There are calls for urgent improvement in three key parts of the Covid response.
Support for people going into isolation
This week Newsnight revealed how few people were managing to access payments to help them self-isolate. Research by the Labour party suggested just 12,069 of 49,877 applications were successful.
The Mayor of Newham one of the poorest in London told the BBC that the majority of residents in her borough applying for isolation payments scheme cannot access them because they don’t qualify.
Prof Susan Michie, an adviser on the government’s Scientific Pandemic Insights Group on Behaviours, told BBC Radio 4’s Today programme that the lack of financial support was a “key weakness” of the government’s strategy. She stated that only 18% of people with symptoms were self-isolating for ten days.
Covid is hitting the poorest areas hardest; those who are living in cramped living conditions, and with insecure jobs and incomes. No surprise then that too few people are able to follow the instructions of the government app and go into isolation unsupported.
A public network of test and trace
£10bn in Test and trace contracts were hastily passed to commercial companies to manage these key elements of the response, by-passing the network of NHS labs and the tracing expertise that already exists in local public health.
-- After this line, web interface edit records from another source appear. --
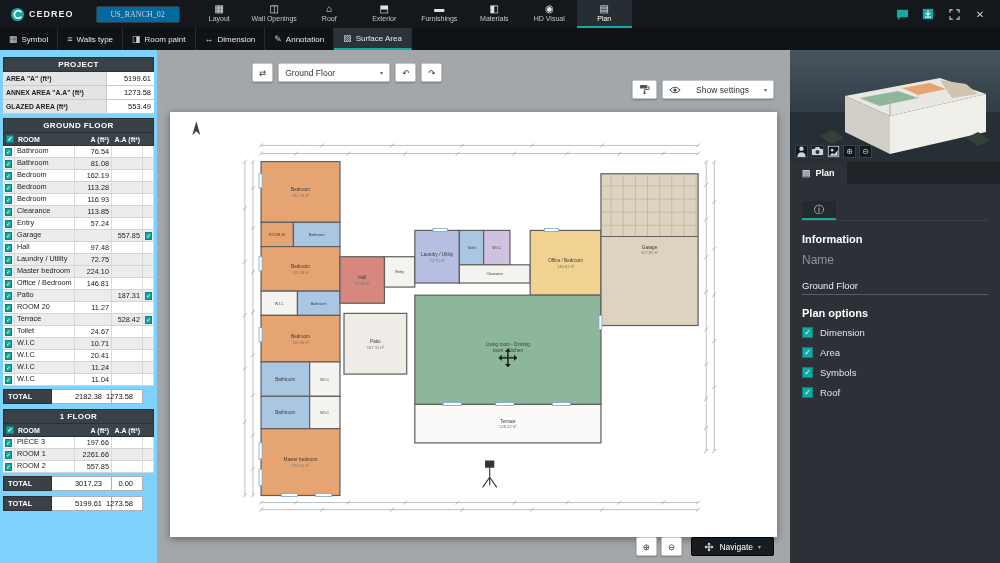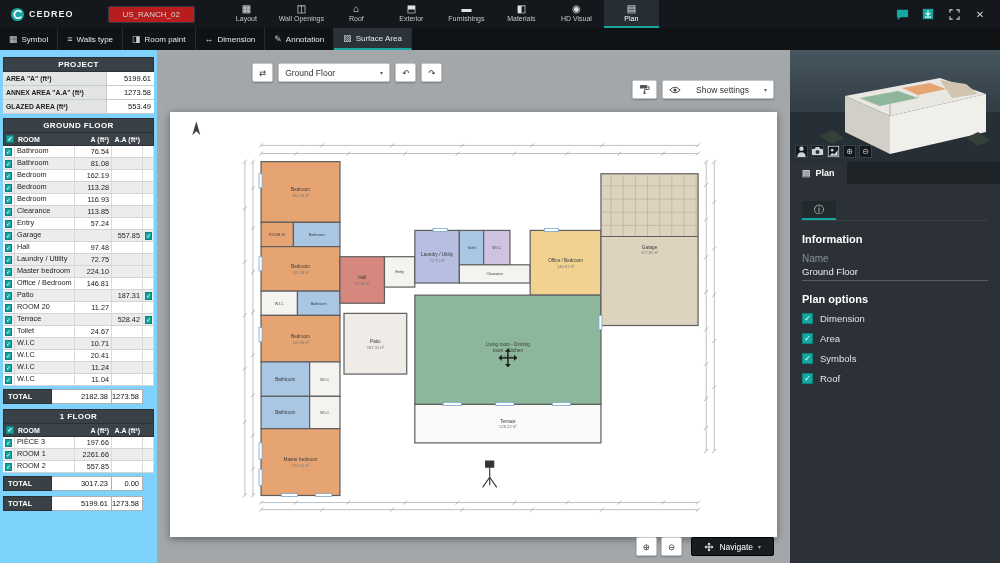"US_RANCH_02" .proj { background: #b91c1c -> #0369a1; font-family: none -> Liberation Serif, serif; margin: 0 24px -> 0 12px }
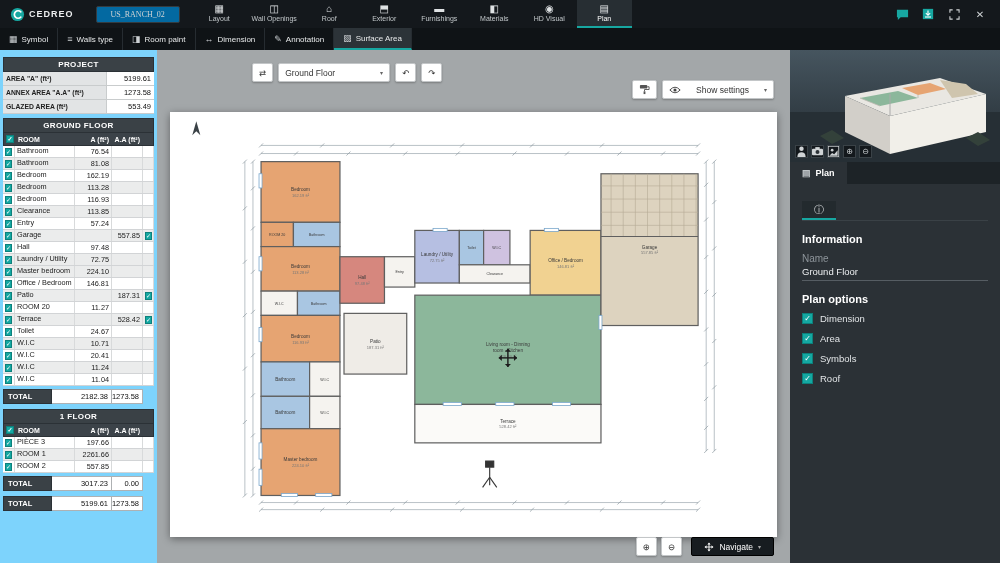"Name" .fld-label { font-size: 10px -> 12px; margin-bottom: 2px -> 13px }
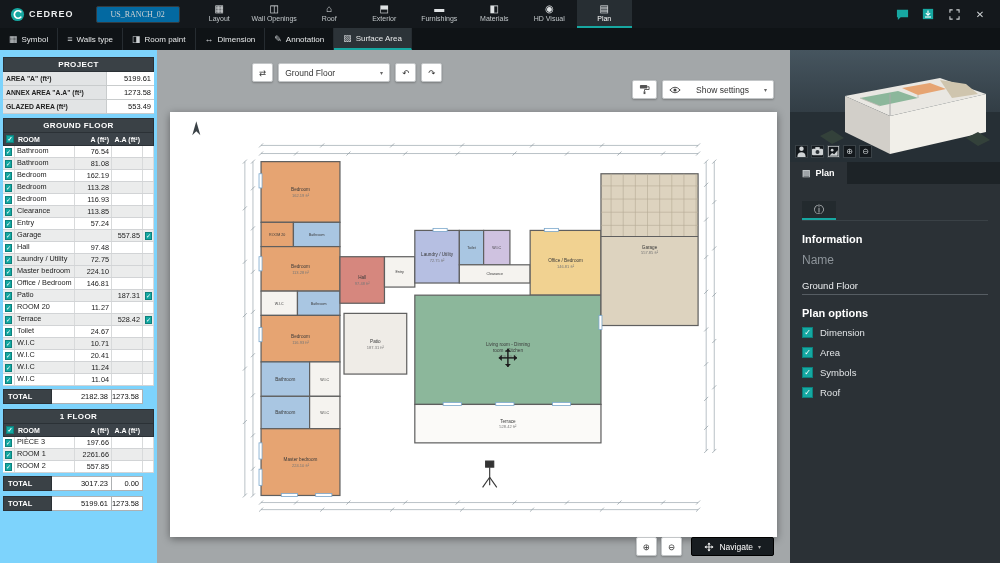"2182.38" .total-row .t-a,.total-row .t-aa { padding: 2px 3px -> 2px 9px }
And the PM promised a “world-beating system”.
After a slow and stuttering start, PCR testing capacity has been raised – 5% of the population were tested in the second week of January, but despite Serco and Sitel hiring 18000 contact tracers this centralised system has regularly failed to reach 80% of the contacts of infected people – the minimum sage quoted for it to be effective.
In contrast where local council teams have undertaken tracing they have been able to reach this target, but they are currently only dealing with around 4% of Covid cases.
Calls are mounting to bring the management back in-house, and integrate the lighthouse labs and tracing centres with existing local NHS and public health resources.
Stronger travel restrictions
At the last count, the UK had 146 deaths per 100,000, the highest death worldwide. By comparison Australia on the same day had zero new cases; achieved by locking down early, closing borders on March 20, 2020, and imposing a mandatory 14-day quarantine in a designated facility for international arrivals. The UK government is only now stepping up its targeted restrictions on inward travel, but these steps have been criticised for coming far too late.